While one would have to be inside the head of Sheryl Crow to determine exactly what her motives were in releasing Feels Like Home, the evidence on the disc suggests that this was a natural progression for Crow’s music rather than a mercenary one. This foray into country music is smooth, polished, and well-executed, with a few standout moments that suggest that this talented songwriter and performer might have been still a star even if C&W got her before pop radio did.

Looking back on Crow’s catalog, it’s not surprising that she can make the transition. Hits like “All I Wanna Do” and “Leaving Las Vegas” may have been more loose-limbed musically than your typical Nashville groove, but the detail-heavy lyrics were right from the country playbook. Feels Like Home might have in-your-face hooks (especially on the up-tempo numbers) and gleaming production, but the frank, honest storytelling and emotional punch of the songs, courtesy of Crow and a bunch of ace collaborators, are what lingers.

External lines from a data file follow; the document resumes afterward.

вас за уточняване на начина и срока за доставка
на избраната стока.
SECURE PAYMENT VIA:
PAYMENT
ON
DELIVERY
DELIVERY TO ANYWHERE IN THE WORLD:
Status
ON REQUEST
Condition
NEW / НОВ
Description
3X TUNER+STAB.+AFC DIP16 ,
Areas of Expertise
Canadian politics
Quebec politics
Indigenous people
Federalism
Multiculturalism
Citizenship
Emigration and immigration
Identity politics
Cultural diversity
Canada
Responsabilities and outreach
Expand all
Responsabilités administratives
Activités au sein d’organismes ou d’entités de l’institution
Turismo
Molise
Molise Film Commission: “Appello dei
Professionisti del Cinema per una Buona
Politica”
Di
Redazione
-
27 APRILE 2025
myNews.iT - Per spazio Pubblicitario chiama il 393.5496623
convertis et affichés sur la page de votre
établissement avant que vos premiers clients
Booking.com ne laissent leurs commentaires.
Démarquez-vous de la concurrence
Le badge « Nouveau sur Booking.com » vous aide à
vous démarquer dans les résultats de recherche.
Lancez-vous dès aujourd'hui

The album also highlights what an outstanding singer Crow is. She nimbly handles the frank come-ons of “Shotgun” and “Easy” and finds the tenderness in quiet character sketches like “Stay At Home Mother” and “Homecoming Queen.” She really goes to town on the soulful “Give It To Me,” a direct plea to a reticent lover that allows her to project power and vulnerability all at once.

Feels Like Home goes astray only at the times when it seems like it’s too eager to court hard-core country fans. “We Oughta Be Drinkin’” overplays its raucous nature, while the tough-talking social commentary found on “Crazy Ain’t Original These Days” and “Best Of Times” is strained at best.

The album is at its best when it sticks to the timeless stuff about love and loss. On “Homesick,” the ghosts of a departed lover make the narrator long for life on the road; it’s got the kind of stirring heartbreak that can be found on some of Bonnie Raitt’s late-period ballads. “Waterproof Mascara,” co-written with Brad Paisley, is a classic country tear-jerker about a single Mom trying to stay strong for her son. With the killer refrain “Thank God they make waterproof mascara/’Cause it won’t run like his Daddy did,” it’s the kind of thing that Loretta Lynn or Dolly Parton would have knocked out of the park in the day. Comparisons aside, Crow makes these songs all her own.

Considering how comfortable she seems in this new setting, Feels Like Home is an appropriate title. Commercial success will probably determine whether country music is a pit stop or a destination for Sheryl Crow. The genre switch has paid artistic dividends already.